Predicting What You Already Know Helps: Provable Self-Supervised Learning
Speaker: Qi Lei, Postdoc at Princeton (https://cecilialeiqi.github.io/)
Event Details
Abstract: Self-supervised representation learning solves auxiliary prediction tasks (known as pretext tasks), that do not require labeled data, to learn semantic representations. These pretext tasks are created solely using the input features, such as predicting a missing image patch, recovering the color channels of an image from context, or predicting missing words, yet predicting this known information helps in learning representations effective for downstream prediction tasks. In this talk, we posit a mechanism based on approximate conditional independence to formalize how solving certain pretext tasks can learn representations that provably decrease the sample complexity of downstream supervised tasks. Formally, we quantify how the approximate independence between the components of the pretext task (conditional on the label and latent variables) allows us to learn representations that can solve the downstream task with drastically reduced sample complexity by just training a linear layer on top of the learned representation.

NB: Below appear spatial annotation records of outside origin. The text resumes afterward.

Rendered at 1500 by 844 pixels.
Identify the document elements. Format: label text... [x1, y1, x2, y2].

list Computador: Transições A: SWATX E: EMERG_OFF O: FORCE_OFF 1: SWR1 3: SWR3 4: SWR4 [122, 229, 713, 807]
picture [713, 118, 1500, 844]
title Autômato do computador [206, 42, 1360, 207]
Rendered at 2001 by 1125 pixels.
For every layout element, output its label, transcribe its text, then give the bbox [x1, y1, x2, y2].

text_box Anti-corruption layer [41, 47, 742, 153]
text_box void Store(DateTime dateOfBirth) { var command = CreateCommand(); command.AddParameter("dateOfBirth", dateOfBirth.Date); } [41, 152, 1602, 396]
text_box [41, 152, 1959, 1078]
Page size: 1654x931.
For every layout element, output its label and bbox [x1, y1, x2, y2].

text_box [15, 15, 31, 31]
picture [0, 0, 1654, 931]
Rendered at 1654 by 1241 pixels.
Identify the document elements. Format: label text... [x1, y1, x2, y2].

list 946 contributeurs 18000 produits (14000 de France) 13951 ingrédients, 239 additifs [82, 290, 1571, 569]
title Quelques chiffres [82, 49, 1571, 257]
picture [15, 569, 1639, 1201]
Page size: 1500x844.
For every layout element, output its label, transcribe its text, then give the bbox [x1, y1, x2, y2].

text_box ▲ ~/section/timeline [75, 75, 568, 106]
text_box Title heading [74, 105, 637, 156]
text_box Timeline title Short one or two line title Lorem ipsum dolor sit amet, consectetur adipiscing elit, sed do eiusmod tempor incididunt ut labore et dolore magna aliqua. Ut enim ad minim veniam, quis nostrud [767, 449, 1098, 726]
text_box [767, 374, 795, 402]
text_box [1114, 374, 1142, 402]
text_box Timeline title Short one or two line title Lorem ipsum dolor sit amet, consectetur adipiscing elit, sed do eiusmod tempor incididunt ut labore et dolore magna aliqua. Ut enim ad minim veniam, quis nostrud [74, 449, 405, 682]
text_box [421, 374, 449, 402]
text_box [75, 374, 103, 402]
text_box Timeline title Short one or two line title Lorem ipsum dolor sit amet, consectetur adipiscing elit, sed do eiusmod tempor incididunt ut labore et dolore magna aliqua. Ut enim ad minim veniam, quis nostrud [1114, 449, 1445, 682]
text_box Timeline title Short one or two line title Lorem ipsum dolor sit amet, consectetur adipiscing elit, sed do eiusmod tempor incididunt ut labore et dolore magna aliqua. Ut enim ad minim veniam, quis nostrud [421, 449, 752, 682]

Bio:Qi Lei is a postdoctoral scholar at Princeton EE department, advised by Prof. Jason Lee. She received her Ph.D. from Oden Institute for Computational Engineering & Sciences at UT Austin in May 2020, where she was also a member of the Center for Big Data Analytics and the Wireless Networking & Communications Group. She was a visitor at the Institute for Advanced Study (IAS) for the Theoretical Machine Learning Program in 2019-2020. Before that, she was a research fellow at Simons Institute for the Foundations of Deep Learning Program. Her main research interests are machine learning, deep learning, and optimization. Qi has received several awards, including 2 years of Computing Innovative Fellowship, and the Simons-Berkeley Research Fellowship. She also owns several patents.